Why teaching boys trapped in Thai cave to dive may be 'the most dangerous option'
Gear can get tangled, communication is a challenge in zero-visibility waters
Right now, an underwater tunnel is the only way out for 12 boys and their soccer coach who have been trapped deep in a Thai cave for nearly two weeks.
Falling oxygen levels in the cave have made rescue more urgent. Teaching the boys enough diving skills to swim out with an experienced rescuer is one of the options that has been proposed.
But it is the "most dangerous option," according to Anmar Mirza, national co-ordinator of the U.S. National Cave Rescue Commission in an opinion piece on CNN earlier this week.
Drowning in the arms of the rescuer is a very real risk.— Jill Heinerth, Royal Canadian Geographical Society
That danger was underlined by the death of a former Thai Navy SEAL while diving inside the cave Friday. That evening, Thai Acting Governor Narongsak Osottanakor told reporters the boys are not yet ready to make the dive out.
The boys, ages 11 to 16, and their 25-year-old coach have been trapped about a kilometre underground, deep in Tham Luang Nang Non cave in Chiang Rai province since June 23. The cave was flooded by monsoon rains as they were exploring it. The group was finally found alive 10 days later but, since then, local and international teams of rescuers have been trying to figure out how to get the boys out.
Some proposals include:
- Having experienced divers bring them food and other supplies while pumping water out of the cave until the rainy season ends in a few months and floodwaters subside — something that worsening weather and dropping oxygen levels are making riskier.
- Trying to dig a tunnel from above, once their exact location is known.
- Finding another exit, which hasn't worked out so far.
Many other people around the world, including Tesla and SpaceX founder Elon Musk, have tossed or tweeted other ideas on social media.
'Extremely risky'
"The public seems to be weighing in favour of diving out of the cave," wrote Jill Heinerth, an experienced cave diver and explorer-in-residence for the Royal Canadian Geographical Society in a blog post Thursday.
"But as a cave explorer myself, I have to caution that this is extremely risky."
It would be considerably more difficult than walking or crawling through a dry cave with a light that allowed them to see around them, as the boys did on the way in.
"For divers wearing equipment… we are bigger, there is more gear to get entangled than a nearly naked kid," Heinerth said in an email to CBC News on Friday.
Diving also takes a lot of physical exertion, due to the drag of the water and the extra resistance from the equipment, not to mention the current in some cases.
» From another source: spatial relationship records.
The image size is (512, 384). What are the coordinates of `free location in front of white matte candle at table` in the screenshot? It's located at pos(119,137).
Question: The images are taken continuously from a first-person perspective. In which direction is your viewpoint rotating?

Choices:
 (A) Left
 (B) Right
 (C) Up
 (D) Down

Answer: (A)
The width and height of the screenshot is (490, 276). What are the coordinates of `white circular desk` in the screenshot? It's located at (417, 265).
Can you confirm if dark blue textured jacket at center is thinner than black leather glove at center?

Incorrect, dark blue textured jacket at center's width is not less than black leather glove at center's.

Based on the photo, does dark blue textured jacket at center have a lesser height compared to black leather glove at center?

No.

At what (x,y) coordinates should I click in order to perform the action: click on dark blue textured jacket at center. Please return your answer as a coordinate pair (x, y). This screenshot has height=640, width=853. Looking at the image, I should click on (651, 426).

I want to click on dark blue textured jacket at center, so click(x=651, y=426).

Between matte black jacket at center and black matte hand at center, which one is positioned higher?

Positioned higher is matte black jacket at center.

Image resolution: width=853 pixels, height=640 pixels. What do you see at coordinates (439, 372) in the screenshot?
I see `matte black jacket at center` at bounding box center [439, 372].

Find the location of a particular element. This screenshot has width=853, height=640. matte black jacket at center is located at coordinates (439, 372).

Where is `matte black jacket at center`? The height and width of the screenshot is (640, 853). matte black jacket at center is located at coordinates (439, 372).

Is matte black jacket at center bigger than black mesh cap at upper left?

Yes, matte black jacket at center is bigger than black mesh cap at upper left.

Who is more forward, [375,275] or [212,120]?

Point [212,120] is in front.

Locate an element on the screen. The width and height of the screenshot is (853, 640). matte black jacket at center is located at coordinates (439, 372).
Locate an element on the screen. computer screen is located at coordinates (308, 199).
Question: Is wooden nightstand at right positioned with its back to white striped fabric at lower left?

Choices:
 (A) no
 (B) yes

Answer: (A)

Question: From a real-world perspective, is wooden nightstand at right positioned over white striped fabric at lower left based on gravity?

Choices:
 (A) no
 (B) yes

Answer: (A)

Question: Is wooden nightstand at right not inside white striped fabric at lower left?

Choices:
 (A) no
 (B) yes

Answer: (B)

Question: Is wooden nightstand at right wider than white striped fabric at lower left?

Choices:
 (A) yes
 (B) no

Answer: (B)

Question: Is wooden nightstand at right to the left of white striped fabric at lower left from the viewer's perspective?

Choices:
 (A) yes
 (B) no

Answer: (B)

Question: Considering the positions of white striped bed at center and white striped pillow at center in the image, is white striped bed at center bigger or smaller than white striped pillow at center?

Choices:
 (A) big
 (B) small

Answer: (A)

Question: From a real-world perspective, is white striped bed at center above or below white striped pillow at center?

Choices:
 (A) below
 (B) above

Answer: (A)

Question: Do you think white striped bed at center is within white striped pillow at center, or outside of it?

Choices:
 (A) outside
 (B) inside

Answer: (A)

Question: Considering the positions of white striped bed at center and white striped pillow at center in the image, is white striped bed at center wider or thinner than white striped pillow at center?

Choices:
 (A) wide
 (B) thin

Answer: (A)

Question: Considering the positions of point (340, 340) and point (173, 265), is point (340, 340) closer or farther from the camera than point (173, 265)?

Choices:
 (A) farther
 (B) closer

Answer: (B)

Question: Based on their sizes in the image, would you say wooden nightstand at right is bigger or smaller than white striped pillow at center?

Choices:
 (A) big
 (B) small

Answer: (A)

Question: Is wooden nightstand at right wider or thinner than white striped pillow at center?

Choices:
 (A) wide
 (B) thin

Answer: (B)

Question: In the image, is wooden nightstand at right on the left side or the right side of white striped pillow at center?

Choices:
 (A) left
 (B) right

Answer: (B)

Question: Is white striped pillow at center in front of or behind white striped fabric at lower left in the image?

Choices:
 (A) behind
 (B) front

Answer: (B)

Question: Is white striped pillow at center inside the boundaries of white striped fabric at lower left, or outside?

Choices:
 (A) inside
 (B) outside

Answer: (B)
That could be hard on the boys, who are weak from barely moving or eating since becoming trapped.
The water in the tunnels is also very muddy, providing very little visibility. The current is strong — the cave has basically become an underground river, rushing downhill. And rescuers have reported very tight constrictions that need to be squeezed through as they navigate the twisting tunnels of black water.
Any rescuers would have to carry each boy through the tunnels in those conditions, while feeling for a thin, nylon guideline for navigation.
"Drowning in the arms of the rescuer is a very real risk," Heinerth wrote. "The best cave divers in the world can make the exit in four hours, but with a child in their arms, it will take considerably longer."
Cave precautions
Matt Mandziuk, a diving instructor at Dan's Dive Shop in St. Catharines, Ont., has been cave diving for 18 years. He gives courses on it, and says divers need very good open-water skills before trying to dive inside a cave.
What makes cave diving so dangerous is there is no option to surface if something goes wrong. Because of that, cave divers carry much more equipment for redundancy, he said — such as two independent regulators on two independent tanks, three lights instead of one, cutting tools and a couple spools of guidelines, which are similar in strength to fishing line and can get cut rather easily.
Using blacked out masks, they learn to communicate with poor or no visibility — using light signals, hand signals and pushes and pulls.
They practise changing masks underwater and sharing compressed air in case a teammate runs out — all while maintaining perfect buoyancy so they don't hit their heads on the ceiling or kick up too much debris from the bottom and further spoil the visibility.
"It's a very intense course," Mandziuk said.
The idea is to create muscle memory and desensitize students against the cave environment so they can take the correct actions calmly, he said. Panicking can use up air very quickly.
In the case of the cave in Thailand, navigating the boys through the narrowest parts without anyone getting stuck or consuming too much air, especially if they need to take their gear off to fit, will be a "challenge," said Mandziuk.
"But I still think if they do it properly, it's still feasible," he said.